# Coffee Compass Tusker. Elephant Blend



## Russ (Nov 15, 2011)

Just about to get going with this (I've got the the Mahogany roast)

Anyone had any yet, and any suggestions for espresso recipes?

Cheers

Russ


----------



## DoubleShot (Apr 23, 2014)

Hit @marcuswar up, he's had and enjoyed these beans.


----------



## marcuswar (Aug 19, 2013)

I found it better to be pulled a little short. I tend to go for 18.7g in to 29-30g out in a flat white.


----------



## Russ (Nov 15, 2011)

Thanks! Will try that.

First problem (No not really!) Is the beans are so big my usual dosing accuracy of 0.1g is going to go to wall, most of the beans weigh 0.2g!









Russ


----------



## 7493 (May 29, 2014)

Agree with the short pull. Better here after open a couple of days. Very nice!


----------



## Russ (Nov 15, 2011)

OK got to 18g in 30g out in 30sec

Quite enjoyable. I'm hopeless as describing tastes but to me there's a huge bonfire toffee after taste, anyone else get that or care to elaborate.

Cheers

Russ


----------



## Snakehips (Jun 2, 2015)

I've just ordered 500g of Mahogany Tusker having thoroughly enjoyed the sample I was sent with my previous order.
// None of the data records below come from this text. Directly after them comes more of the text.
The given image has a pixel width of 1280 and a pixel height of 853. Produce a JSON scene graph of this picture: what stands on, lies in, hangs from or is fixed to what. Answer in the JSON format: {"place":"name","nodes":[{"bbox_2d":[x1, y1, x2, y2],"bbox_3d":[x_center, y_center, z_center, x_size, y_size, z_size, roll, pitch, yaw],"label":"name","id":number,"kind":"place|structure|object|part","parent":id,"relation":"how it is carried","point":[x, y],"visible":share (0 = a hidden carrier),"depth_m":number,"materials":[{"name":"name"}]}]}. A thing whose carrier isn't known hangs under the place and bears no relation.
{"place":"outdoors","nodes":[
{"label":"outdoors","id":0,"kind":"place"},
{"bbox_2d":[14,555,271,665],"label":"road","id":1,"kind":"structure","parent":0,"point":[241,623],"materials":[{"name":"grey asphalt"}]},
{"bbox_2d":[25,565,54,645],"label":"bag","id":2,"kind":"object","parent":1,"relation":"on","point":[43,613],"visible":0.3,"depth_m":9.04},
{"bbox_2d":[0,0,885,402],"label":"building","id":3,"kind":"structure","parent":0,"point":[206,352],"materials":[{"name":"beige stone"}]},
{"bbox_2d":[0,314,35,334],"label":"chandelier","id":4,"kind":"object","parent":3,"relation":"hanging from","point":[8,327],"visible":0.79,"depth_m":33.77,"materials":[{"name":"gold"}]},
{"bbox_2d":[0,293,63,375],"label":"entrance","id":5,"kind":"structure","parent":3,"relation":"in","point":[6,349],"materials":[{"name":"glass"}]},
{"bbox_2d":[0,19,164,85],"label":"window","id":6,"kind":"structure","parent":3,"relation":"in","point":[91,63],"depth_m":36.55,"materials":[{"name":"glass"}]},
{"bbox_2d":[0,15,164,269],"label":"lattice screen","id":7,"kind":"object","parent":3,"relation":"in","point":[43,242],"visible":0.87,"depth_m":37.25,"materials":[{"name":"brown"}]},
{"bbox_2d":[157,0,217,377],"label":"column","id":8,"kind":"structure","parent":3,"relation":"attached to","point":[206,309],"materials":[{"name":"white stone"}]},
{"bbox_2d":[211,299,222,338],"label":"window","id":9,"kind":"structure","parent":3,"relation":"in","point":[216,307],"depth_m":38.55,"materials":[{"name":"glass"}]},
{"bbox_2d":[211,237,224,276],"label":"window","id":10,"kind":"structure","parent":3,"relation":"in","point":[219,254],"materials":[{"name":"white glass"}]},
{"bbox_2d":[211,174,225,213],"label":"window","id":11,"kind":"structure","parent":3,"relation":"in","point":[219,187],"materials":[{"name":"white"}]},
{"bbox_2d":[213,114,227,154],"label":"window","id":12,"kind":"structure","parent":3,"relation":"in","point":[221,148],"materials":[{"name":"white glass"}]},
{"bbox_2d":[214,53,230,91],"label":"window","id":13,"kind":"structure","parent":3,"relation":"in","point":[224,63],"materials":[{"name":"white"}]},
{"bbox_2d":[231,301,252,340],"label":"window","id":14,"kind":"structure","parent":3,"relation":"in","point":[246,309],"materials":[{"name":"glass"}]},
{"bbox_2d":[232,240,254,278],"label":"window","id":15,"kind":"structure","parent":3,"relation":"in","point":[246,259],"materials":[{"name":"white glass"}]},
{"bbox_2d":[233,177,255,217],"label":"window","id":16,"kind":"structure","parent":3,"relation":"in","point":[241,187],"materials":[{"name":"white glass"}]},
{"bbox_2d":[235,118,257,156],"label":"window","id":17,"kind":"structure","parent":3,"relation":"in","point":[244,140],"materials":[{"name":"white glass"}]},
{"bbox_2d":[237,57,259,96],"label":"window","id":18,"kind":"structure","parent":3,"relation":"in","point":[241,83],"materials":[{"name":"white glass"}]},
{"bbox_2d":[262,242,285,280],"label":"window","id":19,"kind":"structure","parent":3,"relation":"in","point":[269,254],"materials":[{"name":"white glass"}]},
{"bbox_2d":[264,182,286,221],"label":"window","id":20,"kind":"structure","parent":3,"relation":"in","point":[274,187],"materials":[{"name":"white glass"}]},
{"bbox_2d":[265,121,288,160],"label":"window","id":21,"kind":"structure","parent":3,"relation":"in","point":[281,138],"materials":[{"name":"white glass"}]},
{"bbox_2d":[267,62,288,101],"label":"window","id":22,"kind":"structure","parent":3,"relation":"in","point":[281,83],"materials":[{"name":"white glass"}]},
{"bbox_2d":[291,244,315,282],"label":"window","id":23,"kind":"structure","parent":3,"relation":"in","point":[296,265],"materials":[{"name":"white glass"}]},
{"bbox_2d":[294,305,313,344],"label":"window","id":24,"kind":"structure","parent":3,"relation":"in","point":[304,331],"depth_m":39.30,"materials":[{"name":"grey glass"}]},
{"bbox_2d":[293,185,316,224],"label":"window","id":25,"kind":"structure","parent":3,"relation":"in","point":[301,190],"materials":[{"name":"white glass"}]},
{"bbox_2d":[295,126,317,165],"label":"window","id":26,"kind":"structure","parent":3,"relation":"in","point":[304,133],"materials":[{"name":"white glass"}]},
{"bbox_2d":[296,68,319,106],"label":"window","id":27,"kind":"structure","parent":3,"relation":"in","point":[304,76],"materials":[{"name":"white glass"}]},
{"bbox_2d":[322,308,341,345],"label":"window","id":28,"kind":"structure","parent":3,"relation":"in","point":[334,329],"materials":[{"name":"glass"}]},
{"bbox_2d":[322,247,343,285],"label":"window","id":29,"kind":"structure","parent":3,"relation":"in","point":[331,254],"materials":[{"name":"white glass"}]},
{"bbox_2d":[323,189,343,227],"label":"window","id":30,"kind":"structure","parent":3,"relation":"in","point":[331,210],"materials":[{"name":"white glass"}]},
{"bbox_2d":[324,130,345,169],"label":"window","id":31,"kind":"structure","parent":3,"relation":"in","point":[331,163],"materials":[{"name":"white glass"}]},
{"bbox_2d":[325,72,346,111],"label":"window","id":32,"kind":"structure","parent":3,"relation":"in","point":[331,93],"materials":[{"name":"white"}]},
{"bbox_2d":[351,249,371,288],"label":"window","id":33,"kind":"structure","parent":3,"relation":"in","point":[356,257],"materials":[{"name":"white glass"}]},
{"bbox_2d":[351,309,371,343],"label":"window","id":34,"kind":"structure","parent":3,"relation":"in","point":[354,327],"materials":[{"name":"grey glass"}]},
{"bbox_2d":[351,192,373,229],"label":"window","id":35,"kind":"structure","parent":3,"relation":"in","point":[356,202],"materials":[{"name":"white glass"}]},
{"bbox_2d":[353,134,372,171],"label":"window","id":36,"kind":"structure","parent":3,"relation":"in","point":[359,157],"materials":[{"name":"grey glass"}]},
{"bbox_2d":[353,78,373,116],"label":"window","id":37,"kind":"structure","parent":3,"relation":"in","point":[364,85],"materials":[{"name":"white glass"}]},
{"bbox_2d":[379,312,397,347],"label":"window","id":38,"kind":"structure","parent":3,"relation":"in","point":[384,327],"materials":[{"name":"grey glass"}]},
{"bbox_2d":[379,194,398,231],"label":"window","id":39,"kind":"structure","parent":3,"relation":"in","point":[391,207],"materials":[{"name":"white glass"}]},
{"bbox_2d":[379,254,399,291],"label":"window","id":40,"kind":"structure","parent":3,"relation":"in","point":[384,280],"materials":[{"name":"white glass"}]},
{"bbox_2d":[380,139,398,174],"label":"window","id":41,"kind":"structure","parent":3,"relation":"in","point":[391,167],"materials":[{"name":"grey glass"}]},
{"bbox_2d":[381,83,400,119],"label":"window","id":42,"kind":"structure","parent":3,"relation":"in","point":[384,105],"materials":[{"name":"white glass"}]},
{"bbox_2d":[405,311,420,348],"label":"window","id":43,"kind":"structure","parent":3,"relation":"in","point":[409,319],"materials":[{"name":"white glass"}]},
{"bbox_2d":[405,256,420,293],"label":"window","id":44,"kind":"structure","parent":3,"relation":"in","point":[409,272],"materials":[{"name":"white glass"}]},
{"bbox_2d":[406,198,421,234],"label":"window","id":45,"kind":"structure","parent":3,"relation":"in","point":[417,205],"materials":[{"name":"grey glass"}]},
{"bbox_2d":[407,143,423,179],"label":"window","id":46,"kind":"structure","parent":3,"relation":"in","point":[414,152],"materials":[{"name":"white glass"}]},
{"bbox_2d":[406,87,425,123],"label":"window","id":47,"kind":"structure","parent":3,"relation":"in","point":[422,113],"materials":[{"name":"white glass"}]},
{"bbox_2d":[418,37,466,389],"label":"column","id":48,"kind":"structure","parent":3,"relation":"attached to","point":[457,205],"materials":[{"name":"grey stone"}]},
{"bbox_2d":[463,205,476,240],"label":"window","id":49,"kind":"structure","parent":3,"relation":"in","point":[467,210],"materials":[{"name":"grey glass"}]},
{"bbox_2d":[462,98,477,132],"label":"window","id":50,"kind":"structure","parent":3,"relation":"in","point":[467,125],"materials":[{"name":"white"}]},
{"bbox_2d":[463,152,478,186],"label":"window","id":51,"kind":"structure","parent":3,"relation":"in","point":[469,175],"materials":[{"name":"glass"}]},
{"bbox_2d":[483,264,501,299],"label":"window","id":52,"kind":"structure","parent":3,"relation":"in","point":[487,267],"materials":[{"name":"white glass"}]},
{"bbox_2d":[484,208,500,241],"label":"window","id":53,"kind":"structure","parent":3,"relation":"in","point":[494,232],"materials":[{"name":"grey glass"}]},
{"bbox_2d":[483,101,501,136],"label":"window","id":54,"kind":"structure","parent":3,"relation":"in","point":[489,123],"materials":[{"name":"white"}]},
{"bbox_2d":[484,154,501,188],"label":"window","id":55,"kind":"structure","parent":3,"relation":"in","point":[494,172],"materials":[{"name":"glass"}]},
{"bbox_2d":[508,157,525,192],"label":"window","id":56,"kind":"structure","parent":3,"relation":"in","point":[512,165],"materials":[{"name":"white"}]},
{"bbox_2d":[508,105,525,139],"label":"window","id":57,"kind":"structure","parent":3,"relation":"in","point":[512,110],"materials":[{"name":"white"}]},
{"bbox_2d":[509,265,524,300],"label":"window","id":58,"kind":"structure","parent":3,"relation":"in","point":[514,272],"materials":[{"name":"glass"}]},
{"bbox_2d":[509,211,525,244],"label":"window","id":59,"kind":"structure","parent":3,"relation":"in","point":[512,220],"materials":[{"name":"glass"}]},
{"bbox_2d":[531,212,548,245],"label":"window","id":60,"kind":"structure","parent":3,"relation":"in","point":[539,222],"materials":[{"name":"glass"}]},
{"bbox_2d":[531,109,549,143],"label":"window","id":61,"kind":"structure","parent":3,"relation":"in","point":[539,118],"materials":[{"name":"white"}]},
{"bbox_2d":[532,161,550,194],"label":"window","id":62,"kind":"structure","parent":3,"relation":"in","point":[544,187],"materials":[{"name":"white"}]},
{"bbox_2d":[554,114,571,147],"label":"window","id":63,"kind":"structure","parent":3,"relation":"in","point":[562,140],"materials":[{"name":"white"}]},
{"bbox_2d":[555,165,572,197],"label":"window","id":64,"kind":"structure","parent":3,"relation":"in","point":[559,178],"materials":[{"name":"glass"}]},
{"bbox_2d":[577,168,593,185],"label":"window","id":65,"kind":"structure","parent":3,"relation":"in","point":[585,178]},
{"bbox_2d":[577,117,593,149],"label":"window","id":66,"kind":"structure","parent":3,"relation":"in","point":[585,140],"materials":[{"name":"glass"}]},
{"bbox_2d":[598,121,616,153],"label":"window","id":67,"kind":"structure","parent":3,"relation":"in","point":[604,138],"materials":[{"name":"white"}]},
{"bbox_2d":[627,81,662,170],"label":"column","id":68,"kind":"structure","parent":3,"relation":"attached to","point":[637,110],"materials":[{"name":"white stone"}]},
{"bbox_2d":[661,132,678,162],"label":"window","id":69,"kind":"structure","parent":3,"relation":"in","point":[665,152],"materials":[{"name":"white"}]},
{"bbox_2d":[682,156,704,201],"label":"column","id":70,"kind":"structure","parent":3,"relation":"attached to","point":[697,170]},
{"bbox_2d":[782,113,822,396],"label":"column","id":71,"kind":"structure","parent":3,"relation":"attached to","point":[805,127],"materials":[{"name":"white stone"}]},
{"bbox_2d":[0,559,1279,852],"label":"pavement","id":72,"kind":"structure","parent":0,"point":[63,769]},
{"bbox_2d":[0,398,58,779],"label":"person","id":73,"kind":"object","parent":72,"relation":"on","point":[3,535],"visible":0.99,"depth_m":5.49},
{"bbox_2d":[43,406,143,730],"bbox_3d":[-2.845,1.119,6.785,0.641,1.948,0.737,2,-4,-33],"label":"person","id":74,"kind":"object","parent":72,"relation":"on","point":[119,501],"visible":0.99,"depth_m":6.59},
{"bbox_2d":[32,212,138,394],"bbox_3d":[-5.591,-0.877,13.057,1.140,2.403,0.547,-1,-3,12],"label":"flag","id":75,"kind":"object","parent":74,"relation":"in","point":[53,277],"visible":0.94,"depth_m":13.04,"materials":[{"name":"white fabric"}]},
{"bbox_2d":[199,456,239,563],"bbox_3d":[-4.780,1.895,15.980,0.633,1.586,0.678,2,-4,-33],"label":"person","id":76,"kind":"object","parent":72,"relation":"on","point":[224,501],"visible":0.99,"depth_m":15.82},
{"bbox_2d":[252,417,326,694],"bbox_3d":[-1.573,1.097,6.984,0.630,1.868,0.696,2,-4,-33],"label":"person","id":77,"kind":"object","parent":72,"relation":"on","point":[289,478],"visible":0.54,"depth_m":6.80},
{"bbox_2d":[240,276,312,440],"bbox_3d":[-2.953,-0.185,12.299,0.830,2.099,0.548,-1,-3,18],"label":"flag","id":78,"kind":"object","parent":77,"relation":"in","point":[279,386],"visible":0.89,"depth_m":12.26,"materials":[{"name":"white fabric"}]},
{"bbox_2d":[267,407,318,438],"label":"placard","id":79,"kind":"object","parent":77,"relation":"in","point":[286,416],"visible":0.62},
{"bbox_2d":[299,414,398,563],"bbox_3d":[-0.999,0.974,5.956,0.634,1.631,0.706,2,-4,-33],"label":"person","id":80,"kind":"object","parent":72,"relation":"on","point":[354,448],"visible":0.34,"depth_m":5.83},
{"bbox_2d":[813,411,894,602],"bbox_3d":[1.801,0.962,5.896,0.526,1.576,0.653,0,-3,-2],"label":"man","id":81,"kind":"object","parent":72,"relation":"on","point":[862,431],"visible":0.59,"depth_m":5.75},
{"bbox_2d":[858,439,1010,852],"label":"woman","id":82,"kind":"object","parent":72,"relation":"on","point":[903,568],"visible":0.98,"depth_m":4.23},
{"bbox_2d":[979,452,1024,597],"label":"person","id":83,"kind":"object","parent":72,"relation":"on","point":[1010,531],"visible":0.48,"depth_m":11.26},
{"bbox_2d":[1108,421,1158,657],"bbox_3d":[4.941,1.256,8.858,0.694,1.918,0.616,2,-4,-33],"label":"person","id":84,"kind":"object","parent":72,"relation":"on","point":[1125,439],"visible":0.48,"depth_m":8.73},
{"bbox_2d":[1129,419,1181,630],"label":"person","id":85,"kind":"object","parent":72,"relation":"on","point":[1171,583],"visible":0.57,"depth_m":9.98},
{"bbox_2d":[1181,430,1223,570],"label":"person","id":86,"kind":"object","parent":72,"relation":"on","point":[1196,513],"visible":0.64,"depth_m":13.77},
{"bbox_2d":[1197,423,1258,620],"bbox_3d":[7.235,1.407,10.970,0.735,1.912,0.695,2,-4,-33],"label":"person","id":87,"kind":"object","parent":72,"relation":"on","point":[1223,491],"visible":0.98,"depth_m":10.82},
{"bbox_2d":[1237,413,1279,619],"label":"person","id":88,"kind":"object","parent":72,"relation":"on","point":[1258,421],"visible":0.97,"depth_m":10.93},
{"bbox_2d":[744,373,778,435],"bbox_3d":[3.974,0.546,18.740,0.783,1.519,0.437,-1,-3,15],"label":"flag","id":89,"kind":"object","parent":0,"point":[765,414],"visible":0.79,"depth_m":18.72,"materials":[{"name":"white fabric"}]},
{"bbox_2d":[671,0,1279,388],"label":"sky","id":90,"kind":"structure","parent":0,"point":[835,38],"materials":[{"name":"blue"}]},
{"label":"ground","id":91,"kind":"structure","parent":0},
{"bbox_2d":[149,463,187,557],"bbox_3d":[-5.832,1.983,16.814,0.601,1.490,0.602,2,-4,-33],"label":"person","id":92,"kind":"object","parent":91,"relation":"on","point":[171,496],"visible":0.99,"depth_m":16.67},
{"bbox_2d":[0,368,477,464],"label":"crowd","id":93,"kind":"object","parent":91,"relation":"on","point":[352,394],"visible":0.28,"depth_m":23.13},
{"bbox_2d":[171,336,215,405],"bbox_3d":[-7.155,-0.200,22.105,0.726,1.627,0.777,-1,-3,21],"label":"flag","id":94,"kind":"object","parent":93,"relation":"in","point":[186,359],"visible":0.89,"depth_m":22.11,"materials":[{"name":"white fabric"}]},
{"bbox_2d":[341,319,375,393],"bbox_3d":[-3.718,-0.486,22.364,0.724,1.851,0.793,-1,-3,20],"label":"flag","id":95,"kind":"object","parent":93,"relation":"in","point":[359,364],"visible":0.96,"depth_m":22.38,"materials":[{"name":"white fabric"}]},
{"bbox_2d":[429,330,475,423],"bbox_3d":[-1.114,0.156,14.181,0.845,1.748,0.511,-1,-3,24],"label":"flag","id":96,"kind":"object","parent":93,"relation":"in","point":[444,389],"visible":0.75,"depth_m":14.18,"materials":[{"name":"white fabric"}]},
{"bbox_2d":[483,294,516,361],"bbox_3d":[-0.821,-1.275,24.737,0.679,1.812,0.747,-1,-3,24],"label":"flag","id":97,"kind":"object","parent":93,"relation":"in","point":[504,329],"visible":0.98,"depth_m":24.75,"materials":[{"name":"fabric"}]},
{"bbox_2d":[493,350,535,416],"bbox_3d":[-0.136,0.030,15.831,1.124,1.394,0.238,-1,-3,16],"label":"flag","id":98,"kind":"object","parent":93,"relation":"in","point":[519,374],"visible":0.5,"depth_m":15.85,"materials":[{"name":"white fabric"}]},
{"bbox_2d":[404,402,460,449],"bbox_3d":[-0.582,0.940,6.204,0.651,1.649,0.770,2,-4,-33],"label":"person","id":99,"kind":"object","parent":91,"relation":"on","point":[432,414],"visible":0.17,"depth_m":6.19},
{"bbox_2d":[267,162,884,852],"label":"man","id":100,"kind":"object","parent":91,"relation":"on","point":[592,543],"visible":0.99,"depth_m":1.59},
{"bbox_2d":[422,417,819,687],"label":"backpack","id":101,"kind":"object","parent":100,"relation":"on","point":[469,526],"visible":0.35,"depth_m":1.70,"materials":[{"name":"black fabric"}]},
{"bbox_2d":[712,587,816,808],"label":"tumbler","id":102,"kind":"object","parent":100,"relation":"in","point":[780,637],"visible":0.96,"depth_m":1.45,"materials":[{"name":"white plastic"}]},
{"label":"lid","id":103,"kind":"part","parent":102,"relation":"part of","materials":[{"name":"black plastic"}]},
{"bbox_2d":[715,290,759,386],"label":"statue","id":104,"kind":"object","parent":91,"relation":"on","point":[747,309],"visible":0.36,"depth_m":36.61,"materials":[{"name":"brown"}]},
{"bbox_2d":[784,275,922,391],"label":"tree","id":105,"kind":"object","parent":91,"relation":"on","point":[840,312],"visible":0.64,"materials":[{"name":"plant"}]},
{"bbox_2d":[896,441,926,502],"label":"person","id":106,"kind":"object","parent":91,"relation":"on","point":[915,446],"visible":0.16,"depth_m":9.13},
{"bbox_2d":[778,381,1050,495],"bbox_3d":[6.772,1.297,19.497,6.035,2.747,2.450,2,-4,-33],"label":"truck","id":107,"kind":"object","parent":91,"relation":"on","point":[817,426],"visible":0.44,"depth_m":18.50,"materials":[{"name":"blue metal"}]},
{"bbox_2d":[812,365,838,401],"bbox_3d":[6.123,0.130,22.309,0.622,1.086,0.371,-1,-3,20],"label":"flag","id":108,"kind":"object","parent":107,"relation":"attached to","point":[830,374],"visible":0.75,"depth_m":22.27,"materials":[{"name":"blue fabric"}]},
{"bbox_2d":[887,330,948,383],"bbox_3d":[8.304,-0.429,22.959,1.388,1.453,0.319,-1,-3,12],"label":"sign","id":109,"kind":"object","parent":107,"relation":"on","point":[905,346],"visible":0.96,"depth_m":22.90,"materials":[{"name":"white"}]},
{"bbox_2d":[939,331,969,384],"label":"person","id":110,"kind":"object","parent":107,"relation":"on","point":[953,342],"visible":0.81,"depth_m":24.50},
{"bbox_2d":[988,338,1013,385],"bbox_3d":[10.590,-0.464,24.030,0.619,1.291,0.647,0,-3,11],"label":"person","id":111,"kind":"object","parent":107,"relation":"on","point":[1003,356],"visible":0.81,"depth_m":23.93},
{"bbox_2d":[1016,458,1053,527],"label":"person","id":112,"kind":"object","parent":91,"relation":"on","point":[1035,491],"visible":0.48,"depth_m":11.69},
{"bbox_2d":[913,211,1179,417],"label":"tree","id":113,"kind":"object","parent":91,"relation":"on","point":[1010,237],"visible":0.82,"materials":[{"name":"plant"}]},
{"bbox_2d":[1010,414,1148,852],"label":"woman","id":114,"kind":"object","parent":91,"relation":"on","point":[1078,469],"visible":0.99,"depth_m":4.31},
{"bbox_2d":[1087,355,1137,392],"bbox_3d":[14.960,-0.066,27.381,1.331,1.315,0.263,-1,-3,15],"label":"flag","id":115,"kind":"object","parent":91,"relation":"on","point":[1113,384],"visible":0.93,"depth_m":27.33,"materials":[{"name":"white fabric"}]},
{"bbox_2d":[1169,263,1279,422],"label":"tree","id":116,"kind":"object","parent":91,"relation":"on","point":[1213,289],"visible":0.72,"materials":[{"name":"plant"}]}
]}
I too pulled 18 > 30/32 in 30 for flat whites.

Also not good at describing taste but for me Tusker was definitely smooth and fruity.

Has to be the first time I've ever described coffee in that way.


----------



## Russ (Nov 15, 2011)

@Snakehips .....Hmm fruity I'll have to use my imagination next time i have one, the only time I've experienced fruit from coffee previously was Foundarys Roko Mountain which was described as strawberries which i had no problem detecting (even just smelling the beans!l)

Out of interest what temp were you pulling the shots at? I tried two identical shots side by side, one at 91 and the other at 96, first time Ive tried this but now I have a PID machine I can so rude no to try! The hotter, I (and my tasting panel) percieved as much sweeter, but liked both. Looking forward to more tomorrow.....

Russ


----------



## marcuswar (Aug 19, 2013)

In general I've found that dark roasts prefer a hotter temp.


----------



## Snakehips (Jun 2, 2015)

@Russ I was quite chuffed when I told Mrs S I thought the Tusker tasted of berry fruit and then found that the notes on the CC website said fruity. It's only since getting the Olympus 75 grinder that I've branched out into trying different beans, before which I used the same blend for years. Bearing in mind that I drink pretty much 100% flat whites, the Tusker is for me the most noticeably different tasting blend the I've tried. I've commented before that my palate is about as educated as a persistent truant. I always maintained that coffee tasted of .... er well.........coffee........... ranging form nice coffee to naff coffee and that notes of this and that were just pretentious b*!!*cks. However I can now perhaps add fruit to my growing list of discernible descriptors. Along with chocolate and caramel that makes three!!

Re the temperature ......with my PID at 122 for the boiler that translates, in theory, to 96 at the brew head.

I have to say that despite the PID I tend to brew everything at a 'rude' 96.

Hope you continue to enjoy Tusker and many more.,


----------



## Dallah (Jan 31, 2015)

marcuswar said:


> In general I've found that dark roasts prefer a hotter temp.


I thought the received wisdom was the opposite. Since darker roasts are easier to extract that the standard 93 degrees is sufficient. Lighter roasts which are harder to extract (they don't give up their goodness without a fight) and therefore require a higher temp to extract fully.

@Mrboots2u or @The Systemic Kid ; what are your thoughts on this?


----------



## The Systemic Kid (Nov 23, 2012)

Yep - darker roasts easier to extract and shouldn't need as high a temp as lighter which are more prone to under extraction problems and benefit from a higher extraction temp to aid extraction.


----------



## marcuswar (Aug 19, 2013)

Doh!... Sorry I meant lower (honest)., just got all fuddled trying to reply via my phone.


----------



## Mrboots2u (May 10, 2013)

Having said all that - @garydyke1 I lowered the temp for a bright Kenya ( at the same time went bit finer on the grind ) . The lower temp in the cup gave a perception of less acidity .

Re darker roasts - I just don't ever use them to say, but common perceived wisdom is reduce the temp > rescue chance or over extracting > reduce bitter notes


----------



## garydyke1 (Mar 9, 2011)

Mrboots2u said:


> Having said all that - @garydyke1 I lowered the temp for a bright Kenya ( at the same time went bit finer on the grind ) . The lower temp in the cup gave a perception of less acidity .
> 
> Re darker roasts - I just don't ever use them to say, but common perceived wisdom is reduce the temp > rescue chance or over extracting > reduce bitter notes


Yep. Dont say I didn't tell y'all


----------